Juguang Xiao juguang at tll.org.sg
Mon Dec 22 22:29:35 EST 2003


On Monday, December 22, 2003, at 10:57  pm, Lincoln Stein wrote:

> Hi Juguang,
>
> A lot of people are going to be offended at your way of giving advice.
> Do not get upset if you are flamed.  Your advice is good in many
> ways, but your manner of presenting it is poor.  Nobody likes being
> compared to a high school student, particularly those of us in
> bioperl who *are* high school students.

Hi Lincoln,

I respect each developer of bioperl, as I am one of them. Sorry for my 
impolite manner.

> The bioperl core developers are aware that much of the current
> framework should be discarded in favor of more sophisticated class
> definition systems, such as Class::Accessor.  However, there are also
> significant downsides to these systems that need to be discussed in
> detail. A big problem in using any autoloader-based accessor system
> is that the UNIVERSAL::can() method will no longer work properly on
> autoloaded methods.  There are also performance penalties.

As in my previous reply, this is no performance penalty in that method, 
since it takes place at compile time. Sorry again to mislead you 
remember AUTOLOAD.

> Something that authors of the Perl Bible and other didactic texts seem
> to miss is that for better or worse Perl is fundamentally unlike
> Java.  With Java, one mujst assume that the superclass acts like a
> black box and subclasses have no knowledge of its internals.  Perl is
> much more informal, since the internal workings of the superclass are
> always exposed in both source code form and in subclass-visible data
> structures.  Yes, it's not terrific style to use hash keys that might
> inadvertently be overwritten by subclasses, but it isn't a fatal
> error either. It is relatively easy to see the conflict and fix it. I
> cannot think of a case in which a persistent Bioperl bug turned out
> to be due to an inadvertently overwritten instance variable.

No, there is no bug because of it, ... so far.

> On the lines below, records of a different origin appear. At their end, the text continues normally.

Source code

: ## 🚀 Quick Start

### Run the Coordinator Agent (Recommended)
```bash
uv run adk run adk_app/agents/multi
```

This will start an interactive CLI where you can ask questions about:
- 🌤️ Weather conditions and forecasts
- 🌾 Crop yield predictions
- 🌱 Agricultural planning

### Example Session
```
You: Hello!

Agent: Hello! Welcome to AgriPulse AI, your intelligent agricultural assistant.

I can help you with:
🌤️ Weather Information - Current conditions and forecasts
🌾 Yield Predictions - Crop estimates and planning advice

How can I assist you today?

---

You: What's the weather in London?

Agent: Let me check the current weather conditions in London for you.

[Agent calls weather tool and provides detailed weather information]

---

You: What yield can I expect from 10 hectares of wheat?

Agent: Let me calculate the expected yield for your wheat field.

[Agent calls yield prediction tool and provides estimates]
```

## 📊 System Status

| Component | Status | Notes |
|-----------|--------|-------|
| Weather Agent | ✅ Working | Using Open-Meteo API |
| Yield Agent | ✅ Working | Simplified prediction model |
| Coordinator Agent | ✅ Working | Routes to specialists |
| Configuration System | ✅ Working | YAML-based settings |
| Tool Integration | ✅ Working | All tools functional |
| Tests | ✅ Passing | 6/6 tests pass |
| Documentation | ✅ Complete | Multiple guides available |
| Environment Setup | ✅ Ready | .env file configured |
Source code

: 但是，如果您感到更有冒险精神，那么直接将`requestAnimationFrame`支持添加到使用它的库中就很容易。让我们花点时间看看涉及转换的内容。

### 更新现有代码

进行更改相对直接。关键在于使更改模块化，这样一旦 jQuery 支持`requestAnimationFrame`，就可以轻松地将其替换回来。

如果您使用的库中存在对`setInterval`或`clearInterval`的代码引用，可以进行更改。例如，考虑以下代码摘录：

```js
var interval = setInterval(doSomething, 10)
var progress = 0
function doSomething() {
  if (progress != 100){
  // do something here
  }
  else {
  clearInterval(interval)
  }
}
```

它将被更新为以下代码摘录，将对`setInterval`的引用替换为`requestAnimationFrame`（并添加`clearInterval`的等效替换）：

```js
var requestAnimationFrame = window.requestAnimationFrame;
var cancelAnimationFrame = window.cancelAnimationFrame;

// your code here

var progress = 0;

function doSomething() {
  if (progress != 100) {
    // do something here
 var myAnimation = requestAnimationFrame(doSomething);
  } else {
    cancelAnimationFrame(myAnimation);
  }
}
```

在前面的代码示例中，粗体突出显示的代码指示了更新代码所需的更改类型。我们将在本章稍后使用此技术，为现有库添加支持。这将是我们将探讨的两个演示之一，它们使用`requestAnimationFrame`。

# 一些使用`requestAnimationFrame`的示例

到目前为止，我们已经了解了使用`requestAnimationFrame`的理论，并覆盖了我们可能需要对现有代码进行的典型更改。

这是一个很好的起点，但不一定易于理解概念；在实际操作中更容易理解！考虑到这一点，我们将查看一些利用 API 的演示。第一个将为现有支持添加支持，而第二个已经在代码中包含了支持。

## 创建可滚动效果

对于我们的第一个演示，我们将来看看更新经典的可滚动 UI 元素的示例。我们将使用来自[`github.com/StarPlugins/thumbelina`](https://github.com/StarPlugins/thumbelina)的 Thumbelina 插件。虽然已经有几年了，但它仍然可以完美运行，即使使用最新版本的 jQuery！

> A bigger issue is that changes to the accessors is relatively minor
> compared to a long overdue overhaul of the architecture and
> underlying data model of the sequence and sequence feature classes.
> This is a big and important job.  Please don't focus on the trees and
> miss the forest.

The coders are at their own ease and risk to have the suggested way in 
the own package. Architecture is not bothered at all, I think. Well, my 
experience may be shallow, however, I am in favor of central control, 
which also means high reusability in some sense. If we can have some 
smart shortcut for generate and *maintain* the cheap accessors, then we 
will have more time with our biological logic code. That is my hope.

Thanks for guidance from all you guys this year. Merry Christmas!